BEGIN PROVIDED RECORDS

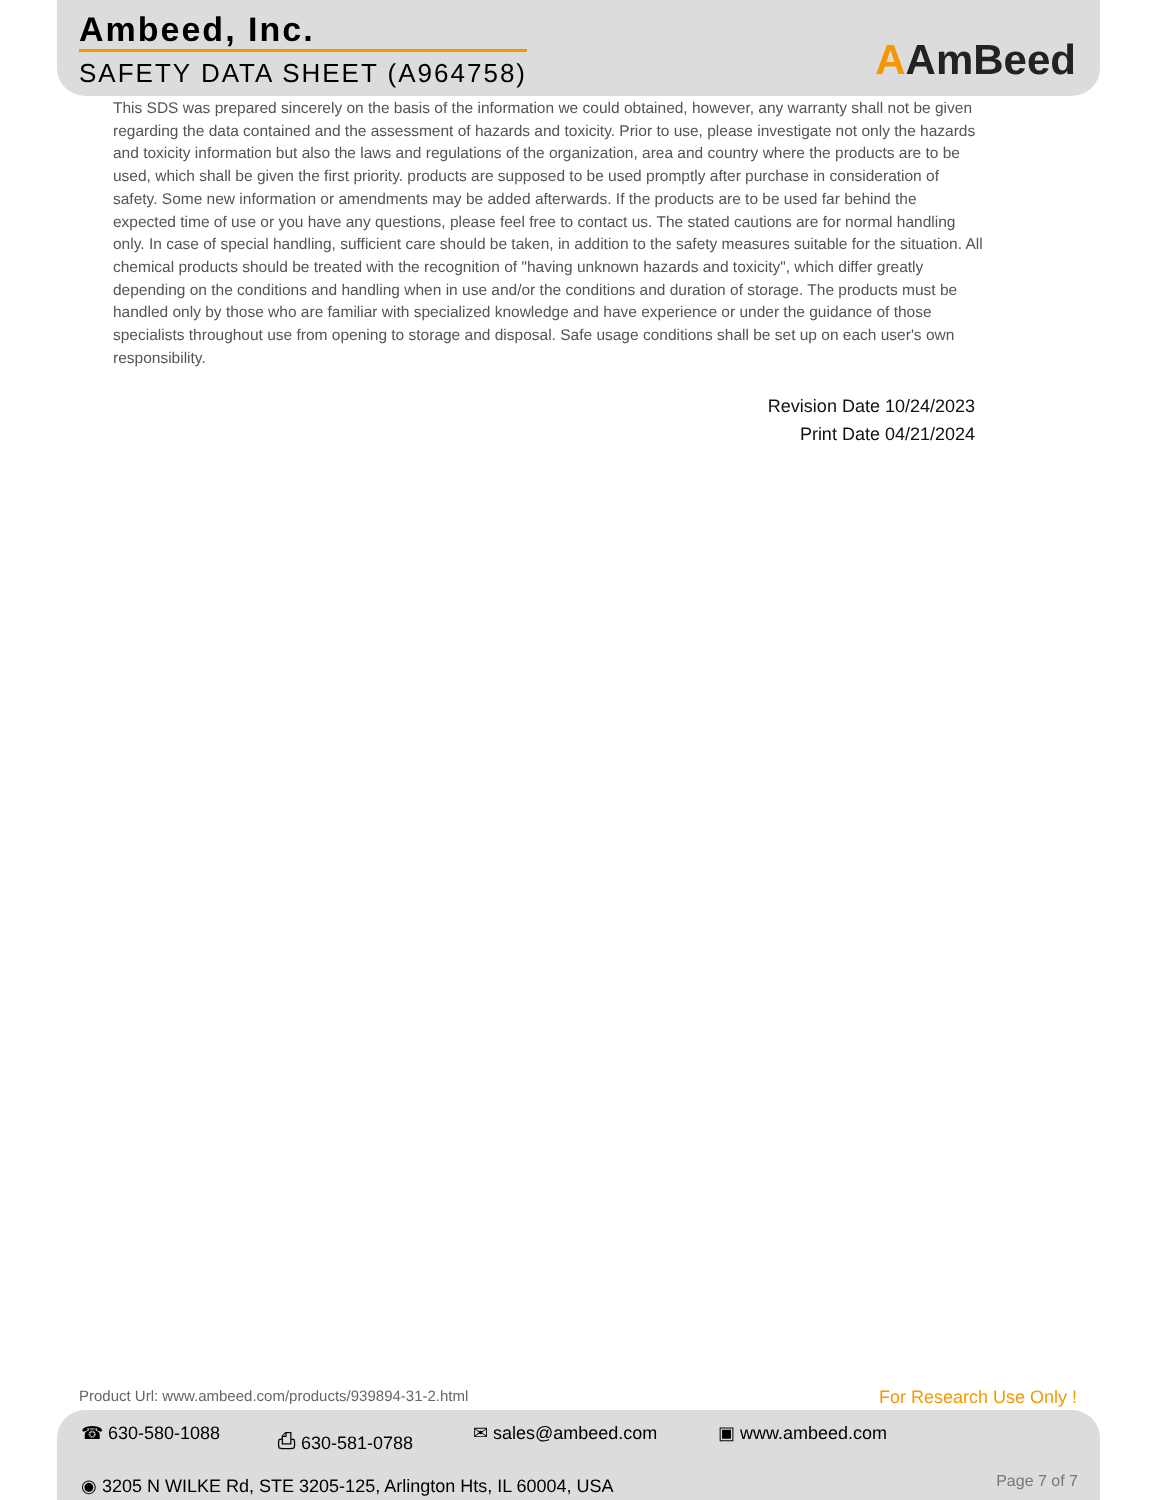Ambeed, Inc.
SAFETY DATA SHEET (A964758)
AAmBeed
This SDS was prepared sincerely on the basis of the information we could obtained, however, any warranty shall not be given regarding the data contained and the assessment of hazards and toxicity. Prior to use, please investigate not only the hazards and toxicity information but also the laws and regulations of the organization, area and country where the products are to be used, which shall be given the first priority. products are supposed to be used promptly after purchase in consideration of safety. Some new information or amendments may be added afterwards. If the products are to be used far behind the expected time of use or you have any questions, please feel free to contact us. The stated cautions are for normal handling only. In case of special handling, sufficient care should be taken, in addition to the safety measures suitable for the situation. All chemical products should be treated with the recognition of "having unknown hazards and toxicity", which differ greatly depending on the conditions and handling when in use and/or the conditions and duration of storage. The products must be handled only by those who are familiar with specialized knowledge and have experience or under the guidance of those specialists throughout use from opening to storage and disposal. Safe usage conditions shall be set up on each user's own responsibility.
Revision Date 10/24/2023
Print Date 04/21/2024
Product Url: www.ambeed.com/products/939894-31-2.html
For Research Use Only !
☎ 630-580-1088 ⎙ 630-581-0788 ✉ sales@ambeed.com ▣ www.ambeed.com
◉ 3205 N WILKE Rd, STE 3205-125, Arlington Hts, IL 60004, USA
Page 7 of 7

END PROVIDED RECORDS

* _WHAT IS EXPECTED_
In the entries above, identify every line with the word "Date". Copy those lines.

* _OUTPUT BELOW_
Revision Date 10/24/2023
Print Date 04/21/2024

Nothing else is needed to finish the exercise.